***** Data shown

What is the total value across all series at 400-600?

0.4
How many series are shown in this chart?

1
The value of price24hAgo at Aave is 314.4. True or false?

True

**********
***** Data shown

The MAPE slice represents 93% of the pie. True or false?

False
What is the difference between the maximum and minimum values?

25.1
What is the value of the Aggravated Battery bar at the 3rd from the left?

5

**********
***** Data shown

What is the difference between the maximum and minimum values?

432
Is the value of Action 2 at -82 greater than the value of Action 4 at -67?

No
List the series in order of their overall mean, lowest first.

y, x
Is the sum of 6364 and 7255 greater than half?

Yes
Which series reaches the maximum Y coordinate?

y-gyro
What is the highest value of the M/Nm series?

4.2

**********

Identify each line in the material above that contains the word "than" and reproduce every such line in full.

▶ Solution for this problem
Is the value of Action 2 at -82 greater than the value of Action 4 at -67?
Is the sum of 6364 and 7255 greater than half?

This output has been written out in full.